The WLRN sources also said that Jalali, who was hired in 2016 and earned a $156,000 annual salary, had quietly begun campaigning with school board administrators and board members to have LaBonia fired from his $141,618-a-year job. [An earlier version of this article misreported LaBonia’s salary.]
No comments
Labonia, who’s been at WLRN since 2001 and sits on the Friends board, declined to comment. Also declining comment were Friends board chairman Dwight Hill and second vice chairman Joseph Goldstein.
The board’s six other members and Jalali did not respond to phone messages seeking comment.
Karp said he didn’t have issues with Jalali’s work performance and did not speak to him about LaBonia. “He would initiate meetings to keep me informed,” Karp said. “He was always proactive and focused on Friends’ mission, and the relationship between the station and the board.”
However, Jalali was having problems getting along with other Friends’ board members, Karp added. “When he hired the reporter, people started weighing in on other problems they had [with Jalali],” Karp said.
Despite producing some of the best and award winning radio news programming in the country, WLRN has been dogged by low employee morale in the newsroom and controversial personnel decisions in recent years.
In 2013, WLRN slashed hours for part-time employees paid through the school system right before the December holidays. The school board elected to reduce part-timers’ hours in order to avoid an Obamacare requirement that any employers who have part-time workers who put in 30 hours or more have to pay for their health insurance.
The same year, WLRN fired two well-known on-air employees, news director Dan Grech and anchor Phil Latzman, and LaBonia penned an open-letter to listeners apologizing for then-on-air host Joseph Cooper’s decision to cancel an interview with the author of a controversial book about five Cuban spies convicted on espionage charges in 2001. Cooper retired in 2017 after more than 40 years on the air, most of it hosting the immensely popular Topical Currents show.
2015 complaint
In 2015, the Miami-Dade Inspector General’s Office received an anonymous complaint that LaBonia was blocking employees from reporting incidents to the school board’s human resources department and civil rights compliance office. A copy of the complaint obtained by Florida Bulldog states that, at the time, employees were attempting to find out why some of them were not covered by the public employees union contract with the school board.

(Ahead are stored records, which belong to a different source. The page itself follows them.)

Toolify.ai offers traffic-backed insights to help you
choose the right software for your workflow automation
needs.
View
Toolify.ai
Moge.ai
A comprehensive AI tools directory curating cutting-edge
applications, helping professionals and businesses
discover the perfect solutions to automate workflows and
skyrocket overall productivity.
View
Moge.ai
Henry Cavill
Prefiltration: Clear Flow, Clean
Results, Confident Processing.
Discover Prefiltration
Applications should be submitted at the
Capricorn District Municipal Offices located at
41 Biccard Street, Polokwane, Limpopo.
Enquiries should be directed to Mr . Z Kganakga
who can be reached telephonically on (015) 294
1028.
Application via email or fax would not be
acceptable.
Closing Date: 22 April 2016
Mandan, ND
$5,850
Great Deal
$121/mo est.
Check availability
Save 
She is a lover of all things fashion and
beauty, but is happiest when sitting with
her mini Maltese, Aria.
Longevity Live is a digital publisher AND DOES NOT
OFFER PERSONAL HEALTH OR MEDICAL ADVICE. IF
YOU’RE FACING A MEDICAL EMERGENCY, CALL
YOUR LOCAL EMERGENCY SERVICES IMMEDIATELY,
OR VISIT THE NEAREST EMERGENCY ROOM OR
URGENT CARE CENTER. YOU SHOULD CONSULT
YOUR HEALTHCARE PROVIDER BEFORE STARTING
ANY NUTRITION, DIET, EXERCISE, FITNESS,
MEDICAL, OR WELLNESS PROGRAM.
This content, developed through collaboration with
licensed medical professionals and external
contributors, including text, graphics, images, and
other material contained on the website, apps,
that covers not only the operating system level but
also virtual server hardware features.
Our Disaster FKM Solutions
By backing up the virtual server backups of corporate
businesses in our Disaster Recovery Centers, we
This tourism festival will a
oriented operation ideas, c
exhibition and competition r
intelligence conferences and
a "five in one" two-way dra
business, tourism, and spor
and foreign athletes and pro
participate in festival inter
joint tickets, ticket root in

“LaBonia regularly bullies and retaliates against employees who attend union meetings by reclassifying employees as independent contractors,” the complaint states. It also claimed that LaBonia indiscriminately cut jobs that were all full-time to part-time hours even though employees still put in more than 40 hours a week. The complaint was later dismissed.
Two years later, a separate complaint prompted an investigation into WLRN’s underwriting by the inspector general of the Corporation for Public Broadcasting. Its 2017 report states that the Miami radio station received $1.1 million more than it should have in television community service grants during an eight-year period. Investigators found that Friends, which handles WLRN’s underwriting work and accounting, overstated television underwriting revenues by nearly $9.5 million between July 2007 and June 2015 and understated radio underwriting income by the same amount.

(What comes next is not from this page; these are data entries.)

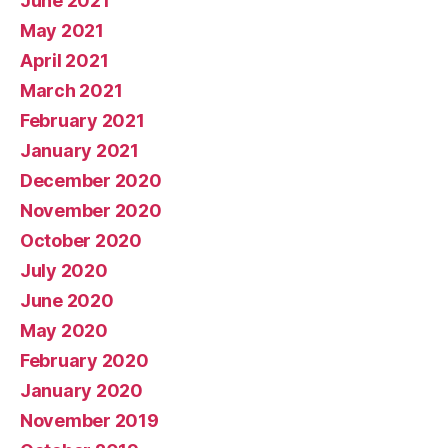
June 2021
May 2021
April 2021
March 2021
February 2021
January 2021
December 2020
November 2020
October 2020
July 2020
June 2020
May 2020
February 2020
January 2020
November 2019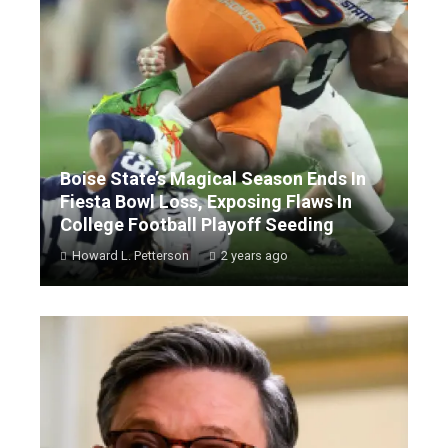
Boise State’s Magical Season Ends In
Fiesta Bowl Loss, Exposing Flaws In
College Football Playoff Seeding
Howard L. Petterson
2 years ago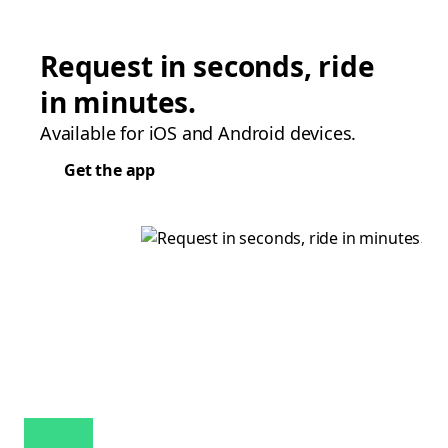
Request in seconds, ride
in minutes.
Available for iOS and Android devices.
Get the app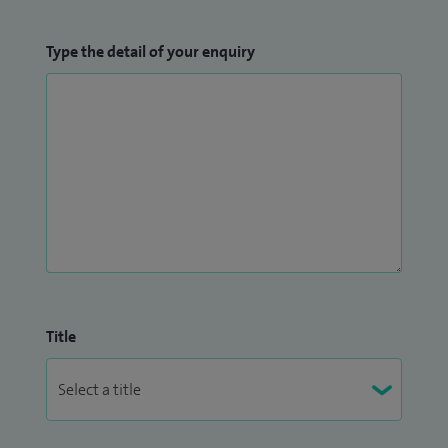
Type the detail of your enquiry
Title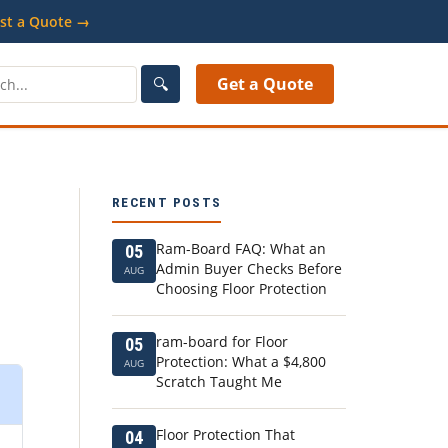
st a Quote →
🔍
Get a Quote
RECENT POSTS
Ram-Board FAQ: What an
05
Admin Buyer Checks Before
AUG
Choosing Floor Protection
ram-board for Floor
05
Protection: What a $4,800
AUG
Scratch Taught Me
Floor Protection That
04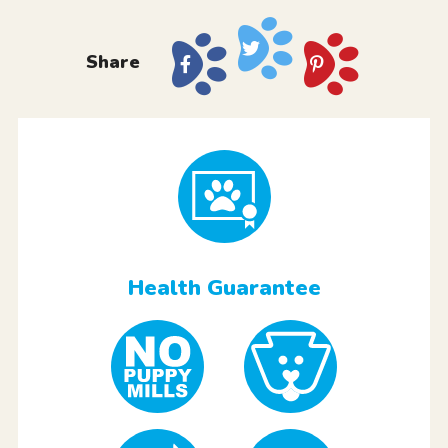
Share
Health Guarantee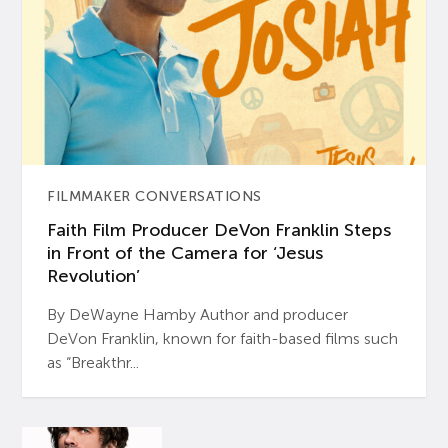
FILMMAKER CONVERSATIONS
Faith Film Producer DeVon Franklin Steps
in Front of the Camera for ‘Jesus
Revolution’
By DeWayne Hamby Author and producer
DeVon Franklin, known for faith-based films such
as “Breakthr...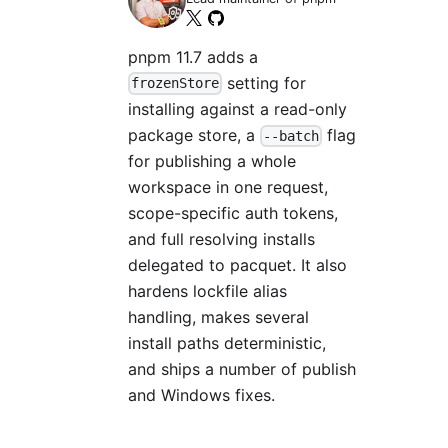
pnpm 11.7 adds a
setting for
frozenStore
installing against a read-only
package store, a
flag
--batch
for publishing a whole
workspace in one request,
scope-specific auth tokens,
and full resolving installs
delegated to pacquet. It also
hardens lockfile alias
handling, makes several
install paths deterministic,
and ships a number of publish
and Windows fixes.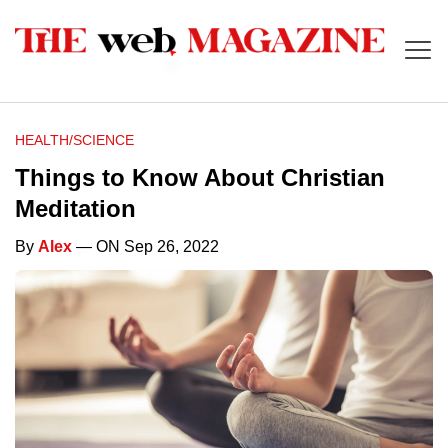
HEALTH/SCIENCE
Things to Know About Christian
Meditation
By
Alex
— ON Sep 26, 2022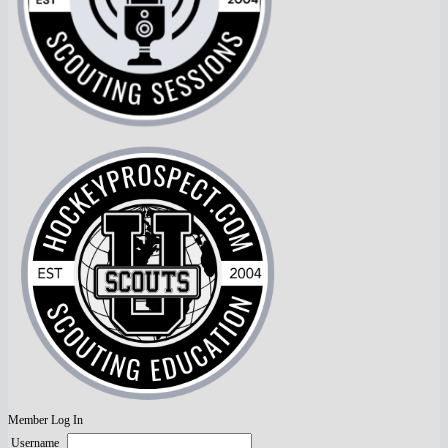
Member Log In
Username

While WLRN’s rank-and-file news employees have fought for fair pay and benefits, Friends’ is sitting on a large amount of money and has 10 executives raking in six-figure salaries, including two in the news department.

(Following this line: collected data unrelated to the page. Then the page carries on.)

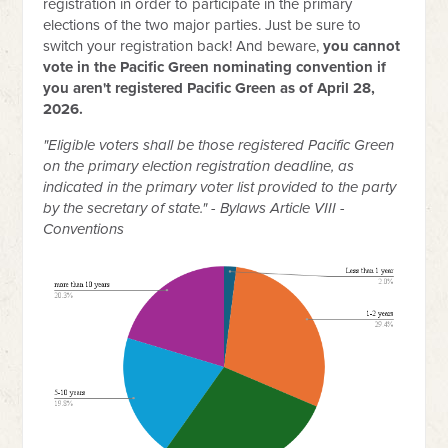
registration in order to participate in the primary
elections of the two major parties. Just be sure to
switch your registration back! And beware,
you cannot
vote in the Pacific Green nominating convention if
you aren't registered Pacific Green as of April 28,
2026.
"
Eligible voters shall be those registered Pacific Green
on the primary election registration deadline, as
indicated in the primary voter list provided to the party
by the secretary of state." - Bylaws Article VIII -
Conventions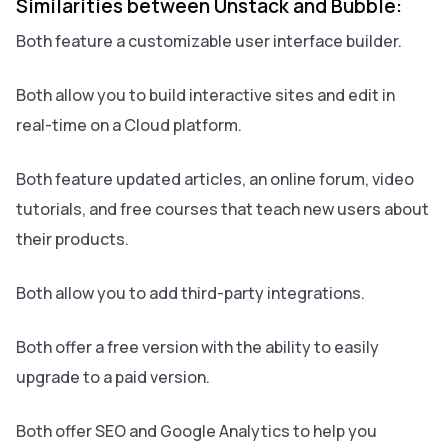
Similarities between Unstack and Bubble:
Both feature a customizable user interface builder.
Both allow you to build interactive sites and edit in
real-time on a Cloud platform.
Both feature updated articles, an online forum, video
tutorials, and free courses that teach new users about
their products.
Both allow you to add third-party integrations.
Both offer a free version with the ability to easily
upgrade to a paid version.
Both offer SEO and Google Analytics to help you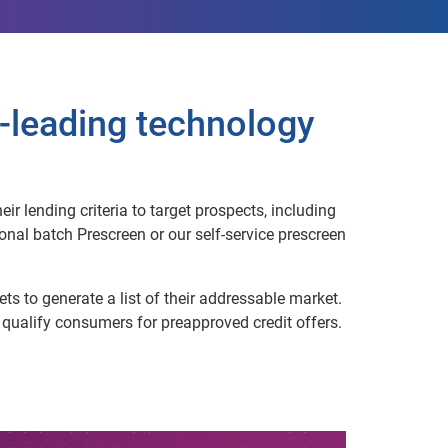
-leading technology
r lending criteria to target prospects, including
nal batch Prescreen or our self-service prescreen
ts to generate a list of their addressable market.
o qualify consumers for preapproved credit offers.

Vice President of News Tom Hudson earned $213,282 and Americas Editor Timothy Padgett made $114,367 in 2017 as Friends’ employees, according to the non-profit’s most recent tax return.
The same year, Friends raised $8.4 million, of which $5 million was used for grants to WLRN and to cover station expenses in support of news activities. The foundation generated a total of $11.5 million in revenue, had net assets of $18 million and spent $3.7 million on salaries in 2017.